May 7 2024 | 13:00 GMT
Online
A climate model in climate science is a proxy that does the work of standing in. It replaces the overwhelming complexity of the climate that can only be apprehended via a synoptic form, an abstraction. Yet the proxological role the model aspires to requires negotiating manifestations of agencies that for Stengers invoke the name of Gaia and to which Clark and Szerszynski respond with the idea of planetary multiplicity: a restless planet that is “self-incompatible,” “out of step” with itself, and “self-differentiating.” I am especially interested in how models of the Anthropocene that travel beyond science coalesce the quantitative and the speculative. Remarkably, while inscribed with indeterminacy, models, in their contemporary digital-algorithmic form, are the cornerstones of data-driven, quantified rationalities and numerical precision. Indeed, uncertainty and indeterminacy do not undermine the use of models but open up various possibilities and politics. Considering differential and situated experiences of these dynamics raises political and ethical questions over climate justice.
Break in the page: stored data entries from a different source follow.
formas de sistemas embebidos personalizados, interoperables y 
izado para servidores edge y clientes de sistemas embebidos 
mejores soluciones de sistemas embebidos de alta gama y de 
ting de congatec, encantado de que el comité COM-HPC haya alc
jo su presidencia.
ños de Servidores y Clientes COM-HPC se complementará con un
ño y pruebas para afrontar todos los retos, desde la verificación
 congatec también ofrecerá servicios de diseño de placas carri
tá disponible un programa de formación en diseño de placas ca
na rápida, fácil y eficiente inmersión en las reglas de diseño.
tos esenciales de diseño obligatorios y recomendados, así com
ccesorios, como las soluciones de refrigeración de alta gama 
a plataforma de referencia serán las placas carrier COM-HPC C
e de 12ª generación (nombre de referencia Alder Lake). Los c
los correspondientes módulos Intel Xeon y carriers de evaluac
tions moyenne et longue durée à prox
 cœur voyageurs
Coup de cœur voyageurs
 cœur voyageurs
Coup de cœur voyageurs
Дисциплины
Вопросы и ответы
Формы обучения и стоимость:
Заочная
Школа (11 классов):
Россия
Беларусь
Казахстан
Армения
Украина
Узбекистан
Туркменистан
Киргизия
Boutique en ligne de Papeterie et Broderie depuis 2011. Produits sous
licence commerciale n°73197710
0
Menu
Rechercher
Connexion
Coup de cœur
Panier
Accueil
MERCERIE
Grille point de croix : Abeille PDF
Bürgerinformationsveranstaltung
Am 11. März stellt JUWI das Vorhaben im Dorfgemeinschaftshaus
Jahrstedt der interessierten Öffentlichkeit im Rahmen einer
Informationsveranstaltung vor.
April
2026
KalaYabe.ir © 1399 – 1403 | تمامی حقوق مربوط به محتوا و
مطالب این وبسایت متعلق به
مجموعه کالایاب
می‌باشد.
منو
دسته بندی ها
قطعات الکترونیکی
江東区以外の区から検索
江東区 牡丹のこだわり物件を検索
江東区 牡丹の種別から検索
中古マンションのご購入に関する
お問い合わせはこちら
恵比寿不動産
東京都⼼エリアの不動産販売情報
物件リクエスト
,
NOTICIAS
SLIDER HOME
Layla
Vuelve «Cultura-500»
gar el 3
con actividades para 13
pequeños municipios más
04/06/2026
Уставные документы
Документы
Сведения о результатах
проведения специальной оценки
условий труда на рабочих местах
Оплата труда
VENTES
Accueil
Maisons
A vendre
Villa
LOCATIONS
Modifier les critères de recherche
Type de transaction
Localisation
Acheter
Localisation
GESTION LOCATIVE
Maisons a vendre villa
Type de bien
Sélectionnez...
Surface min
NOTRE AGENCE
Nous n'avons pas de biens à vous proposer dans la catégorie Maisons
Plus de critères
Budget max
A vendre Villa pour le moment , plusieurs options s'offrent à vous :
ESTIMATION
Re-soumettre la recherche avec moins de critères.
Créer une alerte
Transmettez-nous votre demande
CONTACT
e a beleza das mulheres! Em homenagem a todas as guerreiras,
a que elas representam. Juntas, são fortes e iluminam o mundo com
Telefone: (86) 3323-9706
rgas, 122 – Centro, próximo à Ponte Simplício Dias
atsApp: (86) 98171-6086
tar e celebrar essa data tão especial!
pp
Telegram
Rolien Hoyng is a Senior Lecturer in the Department of Sociology at Lancaster University, UK. Her research addresses the cultural and political implications of digital infrastructures and data-centric technologies in particular contexts of practice, including smart cities, waste, and ecology. Currently, she is working on the role of digital models as uncertain mediations of the climate crisis. Her fieldwork sites reside in Turkey, China, and Europe.
The talk is part of CIIP Speaker Series organised in collaboration with MA Fine Art and MA GMM in the Department of Art and Media Technology, Winchester School of Art, University of Southampton.